** start of Reading text **

But in Nederland, it isn't strip, it doesn't feel like the giant parking sea that it actually is. Old RVs and Vanagons dot the concrete lot overnight, often. Kids on longboards curve it as though there weren't five foot long potholes, literally, throughout. Or perhaps because of it.

A sign reading "Coldwell Banker" is the only thing recognizable as chain on the storefront signage though.

A crimped and silver-haired woman disappears through the front door of a shop apparently devoted to selling various rocks. The rocks can heal, one might assume, various ailments of the mind, body and aura of the human condition. Based on color, weight and the general human condition, most likely.

Two doors down a candy shop is serving equal doses of sugar and nostalgia. Children delight in the offerings to various degrees, some wide eyed and hopeful while others fill bags with rolling eyes wondering why some particular brand of lollipop wouldn't be available at this particular candy store.

A pizza shop hangs off the edge of it all. An outfitter here sells books and gear for hiking in the woods, an outfitter there provides free information and lessons on how to do just that for kids. A brewery leans against a liquor store, and as the anchor of this mighty complex of local businesses, lives the B & F grocery store sits at the head of the table, father of it all.

sunset vibrant across mountain peaks
The Indian Peaks.

A carousel twirls away young boys with long and never cut hair, dragons and lynx and ostriches carrying them around and 'round they go, mirrors and old carnival music beckoning three or four minutes of another world at a time.

Families stumbling from one attraction to another, this time a collection of train cars promising coffee, iced or otherwise, on a blustery hot summer day in the elevation.

Surreal as it goes, the days continue one into another, for some short few months between cold and snowfall that the locals never seem to discuss and is what separates them from every other person who's ever come and gone with the aspens.

The man watches it all, for days.

An abandoned bus picked apart from years of necessity.
An abandoned bus picked apart from years of necessity.

Some following morning he again proceeds to find himself sitting atop that picnic table, smoking that same brand of cigarette and drinking hotel coffee, confident that this, like most mornings since he's arrived, Dean will appear. He'll offer a toke, and the man will decline, not only because it's 7am in the morning, but because he'd prefer to keep his wits about him in the case an emergency exit were necessary.

** end of Reading text **
** start of Dataset extract **

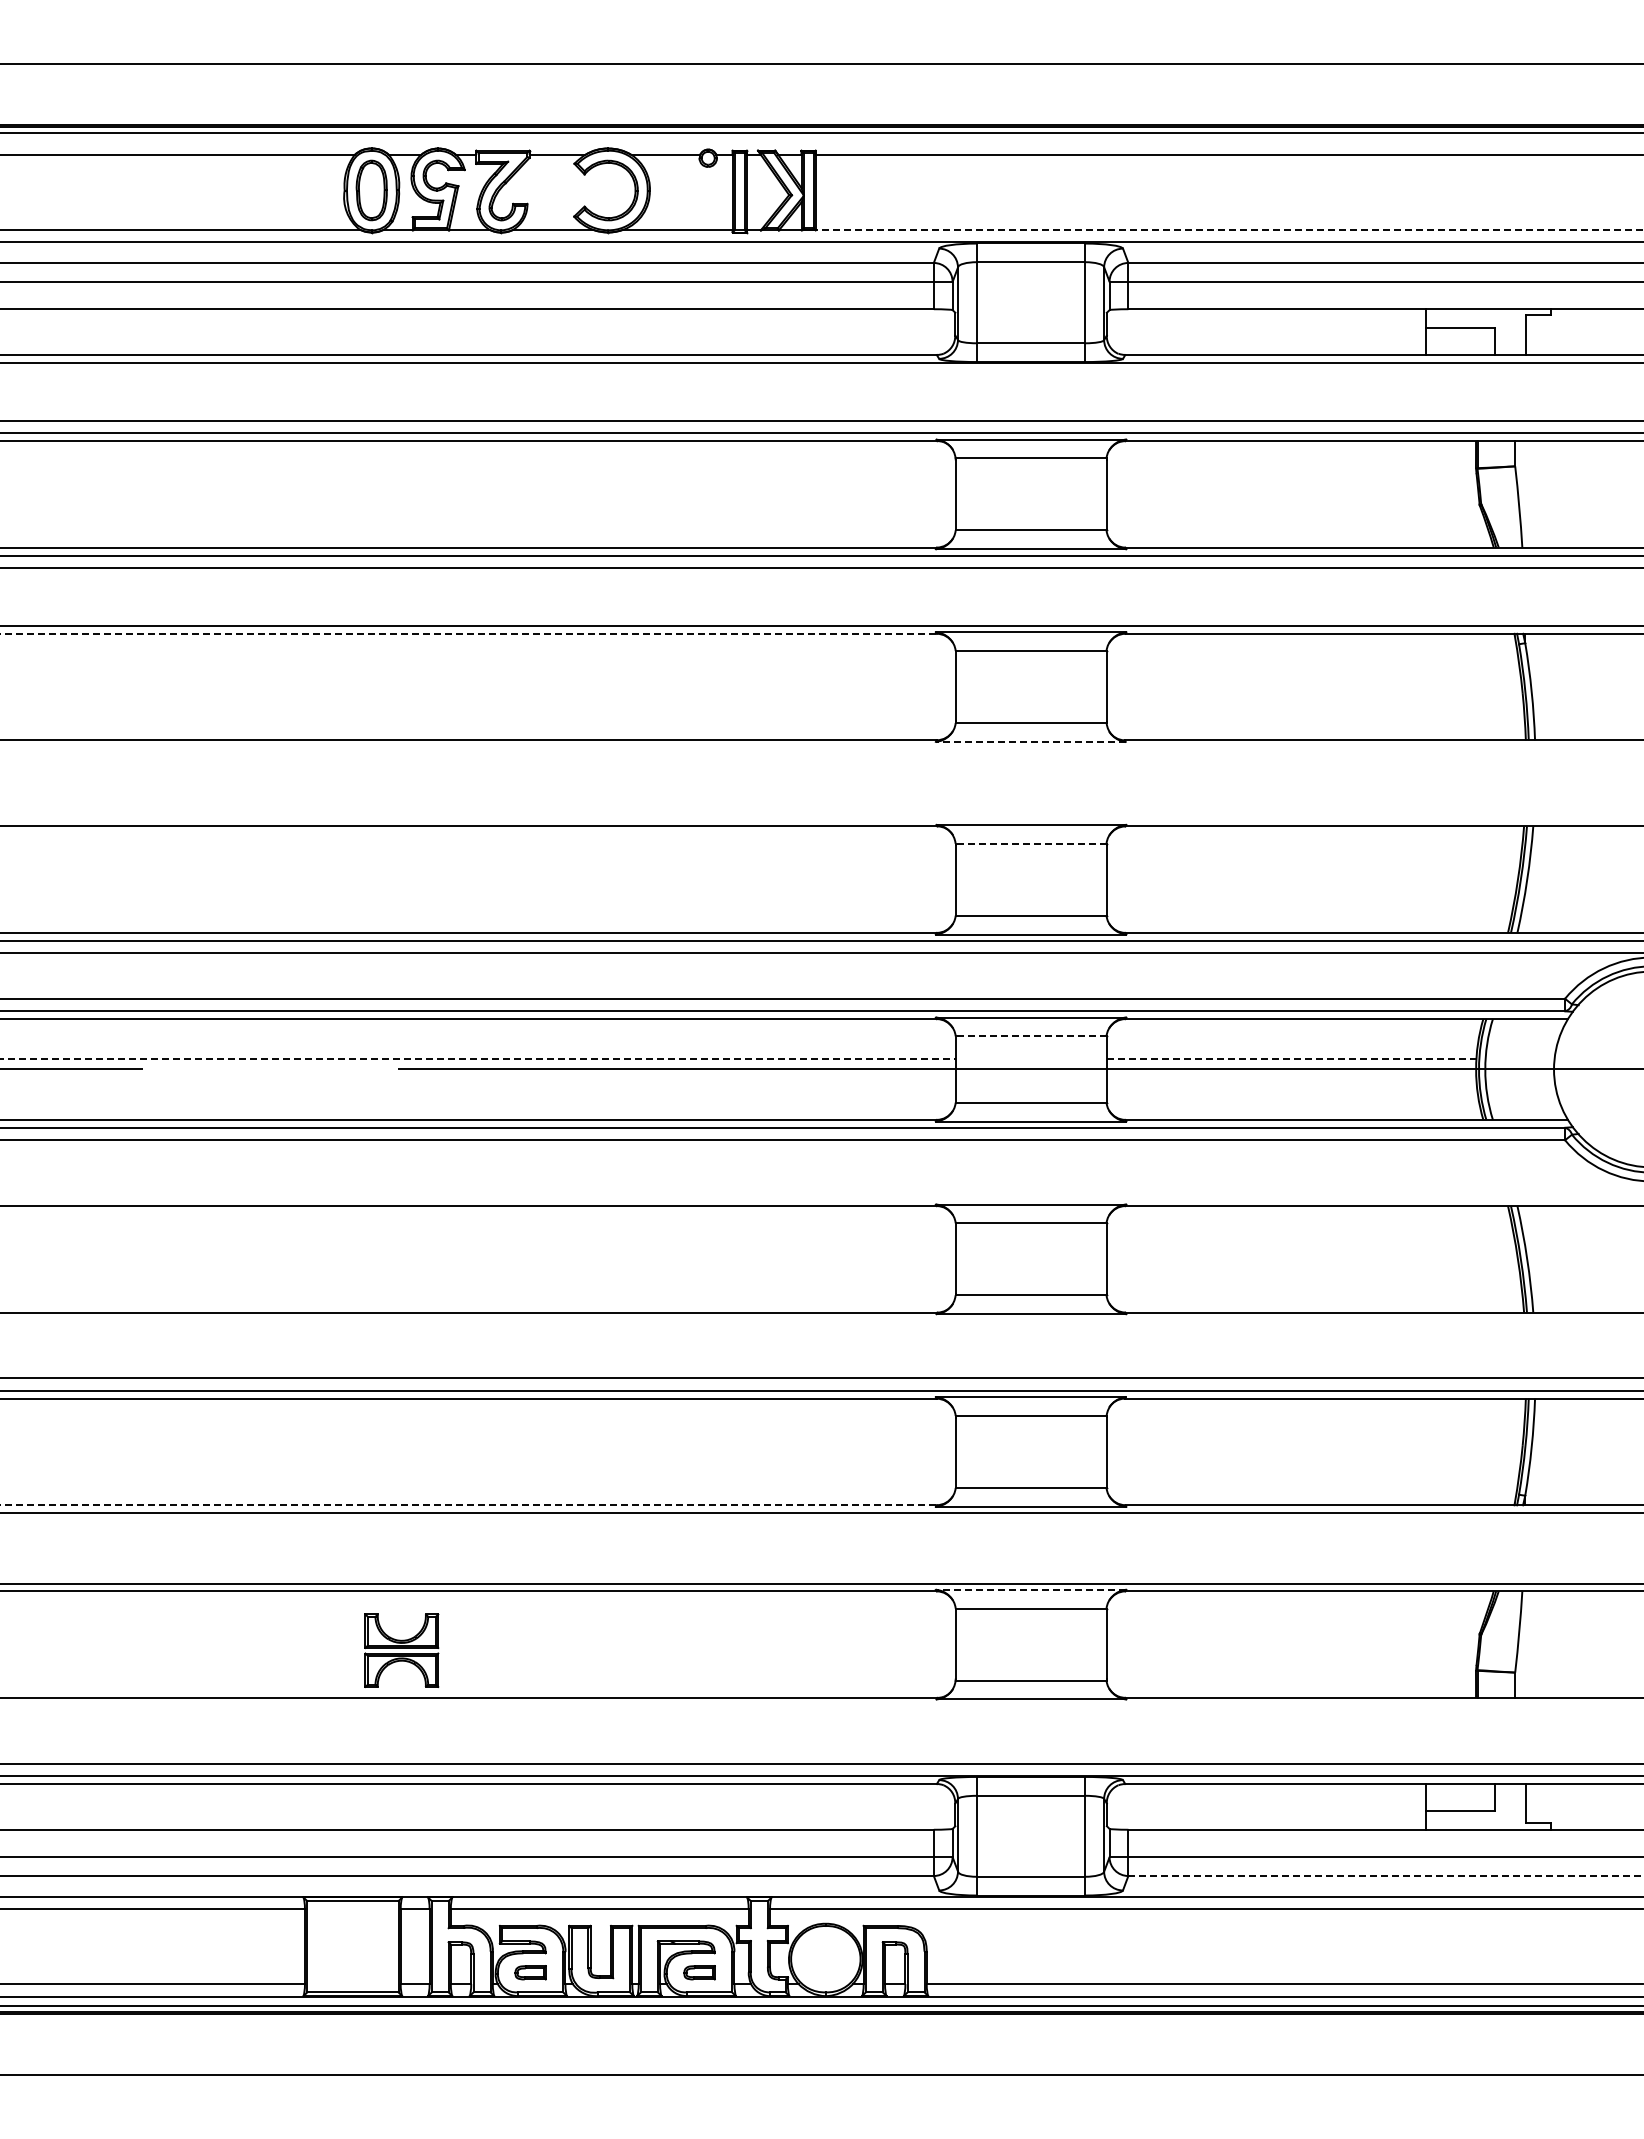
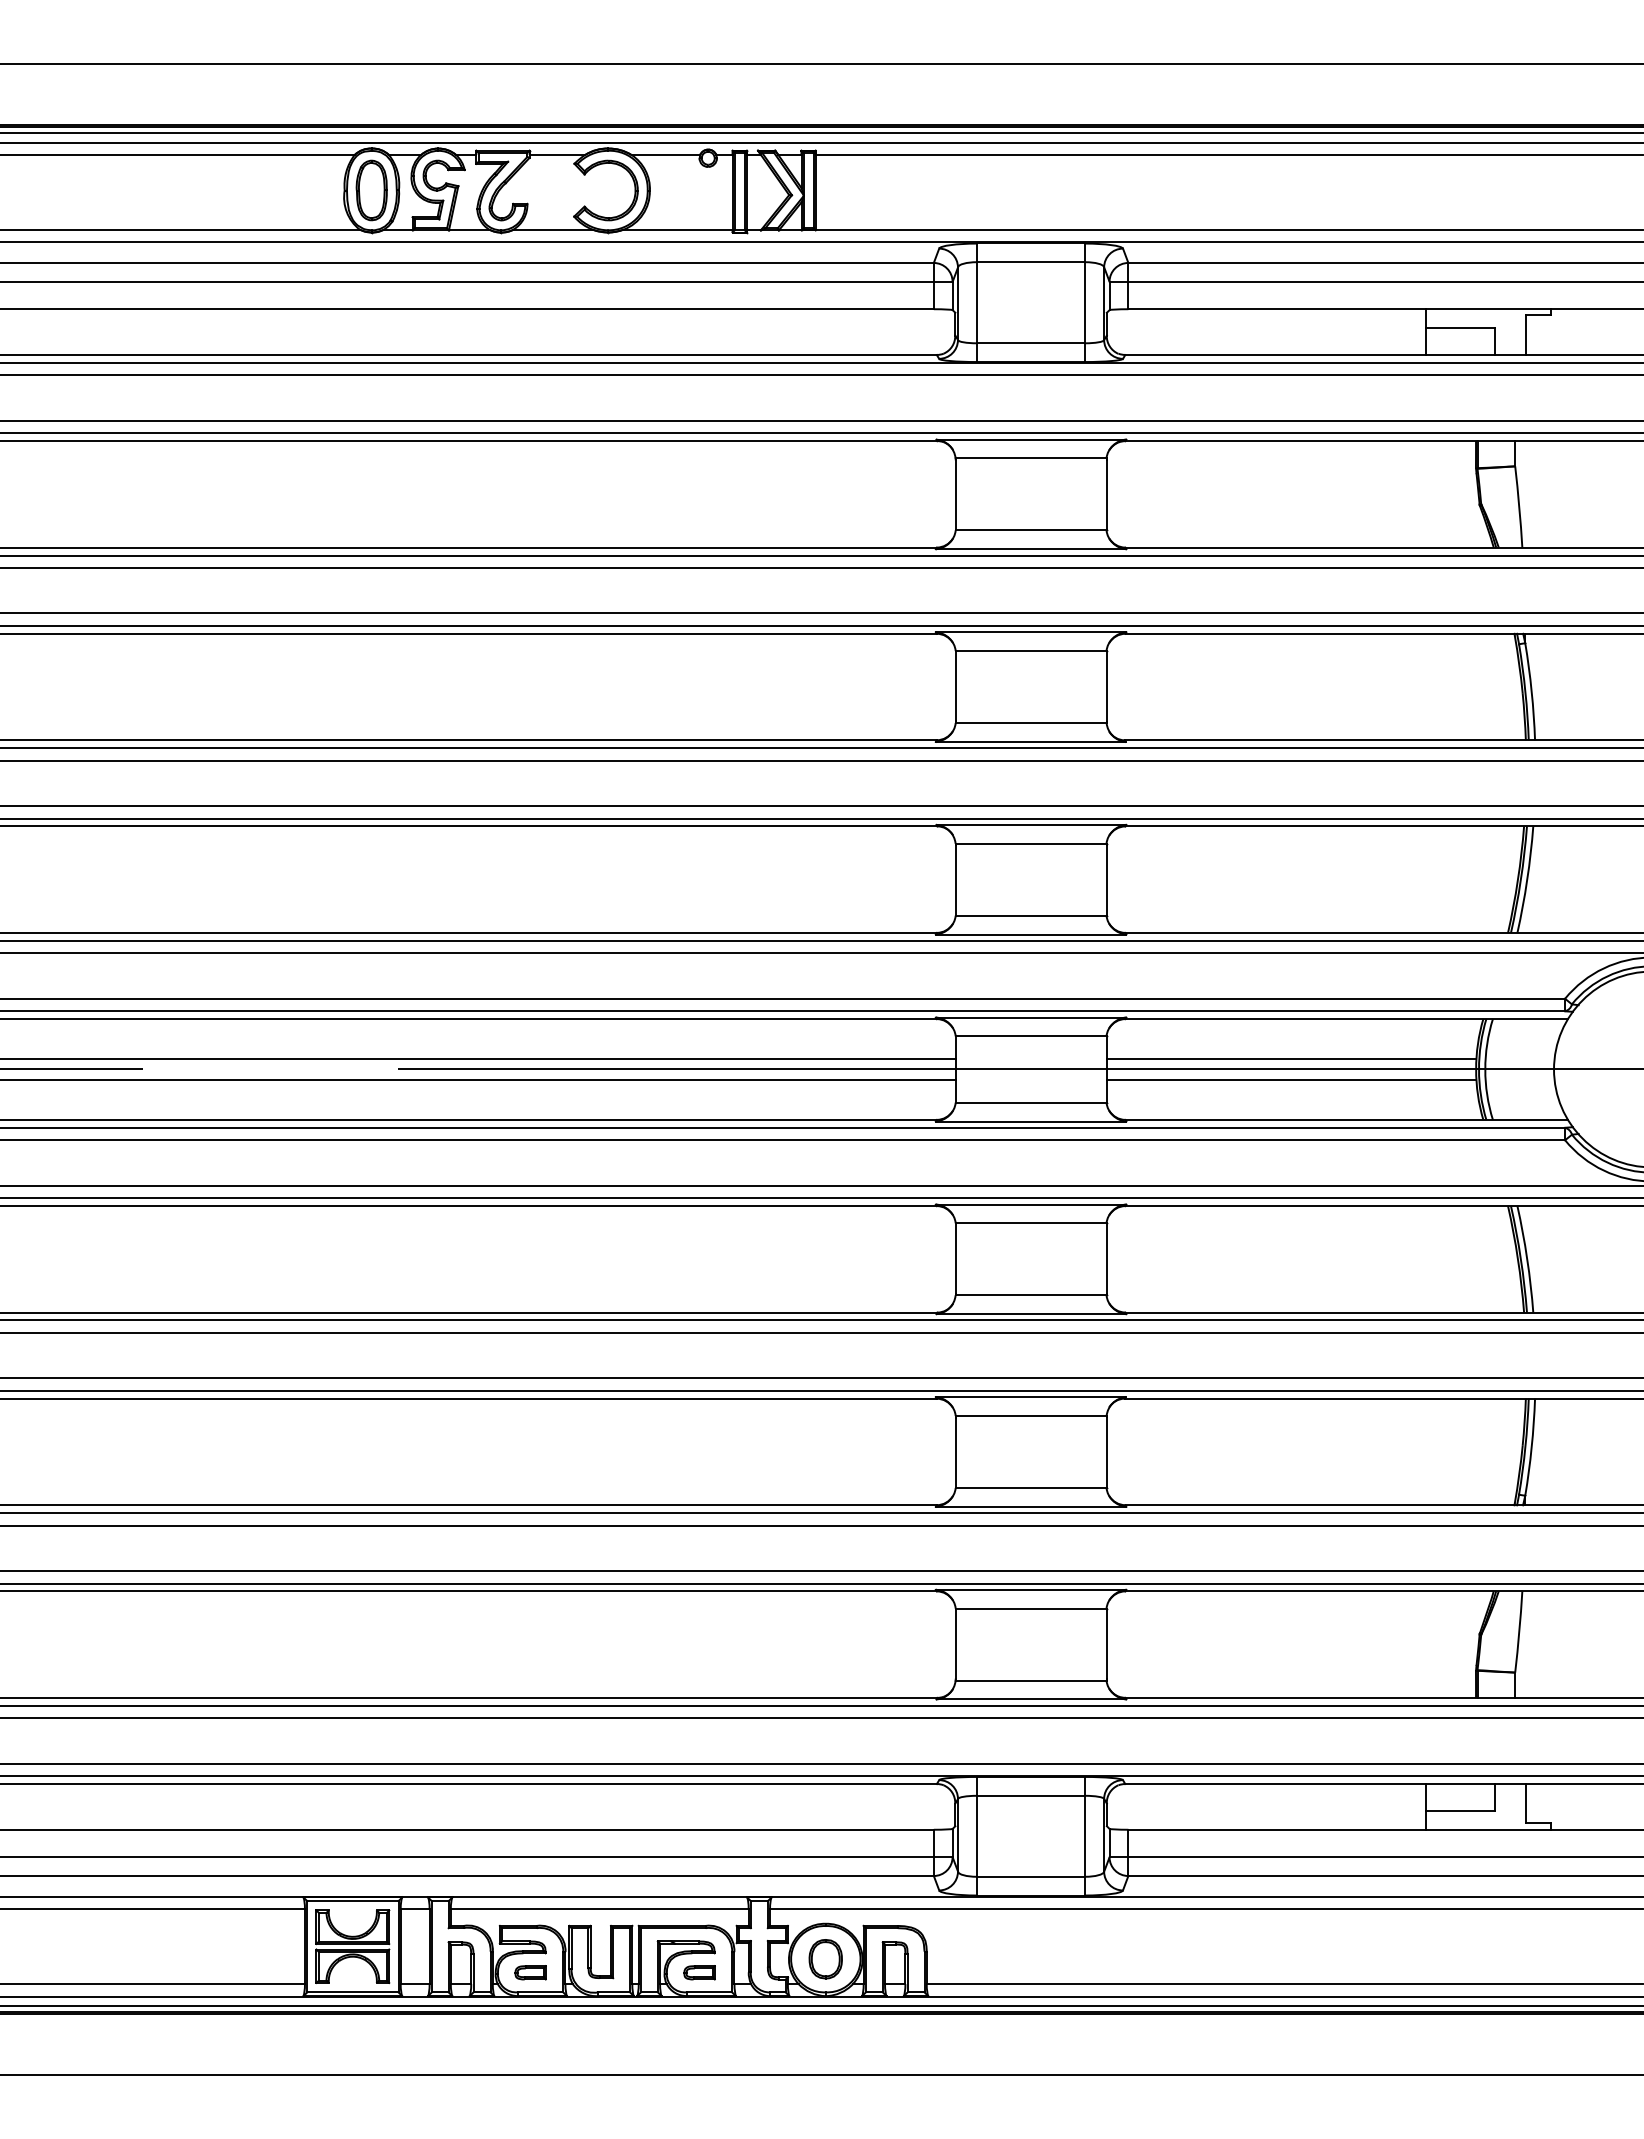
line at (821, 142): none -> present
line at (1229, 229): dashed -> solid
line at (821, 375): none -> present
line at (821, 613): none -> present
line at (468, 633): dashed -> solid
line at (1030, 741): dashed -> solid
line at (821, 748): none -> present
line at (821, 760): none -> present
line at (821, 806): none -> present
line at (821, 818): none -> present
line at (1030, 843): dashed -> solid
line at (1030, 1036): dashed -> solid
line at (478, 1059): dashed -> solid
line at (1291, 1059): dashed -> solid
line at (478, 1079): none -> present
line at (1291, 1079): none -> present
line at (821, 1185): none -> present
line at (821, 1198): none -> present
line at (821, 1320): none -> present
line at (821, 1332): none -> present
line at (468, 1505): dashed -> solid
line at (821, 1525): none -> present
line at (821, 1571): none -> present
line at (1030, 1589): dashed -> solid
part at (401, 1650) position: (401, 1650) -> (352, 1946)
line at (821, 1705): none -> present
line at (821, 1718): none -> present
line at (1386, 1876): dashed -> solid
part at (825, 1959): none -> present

** end of Dataset extract **

* _Complete the following_:
- 1) Rewrite everything in the passage about Nederland from "But in Nederland, it" down to "condition, most likely.", putting "cracks" in place of "potholes".
- 2) According to the passage about Nederland, what is the only storefront sign that is recognizable as a chain?
- 3) Name every animal that the passage about Nederland says carries the boys around on the carousel.

* _Responses by task_:
- 1)
But in Nederland, it isn't strip, it doesn't feel like the giant parking sea that it actually is. Old RVs and Vanagons dot the concrete lot overnight, often. Kids on longboards curve it as though there weren't five foot long cracks, literally, throughout. Or perhaps because of it.

A sign reading "Coldwell Banker" is the only thing recognizable as chain on the storefront signage though.

A crimped and silver-haired woman disappears through the front door of a shop apparently devoted to selling various rocks. The rocks can heal, one might assume, various ailments of the mind, body and aura of the human condition. Based on color, weight and the general human condition, most likely.

- 2) A sign reading "Coldwell Banker."

- 3) Dragons, lynx and ostriches.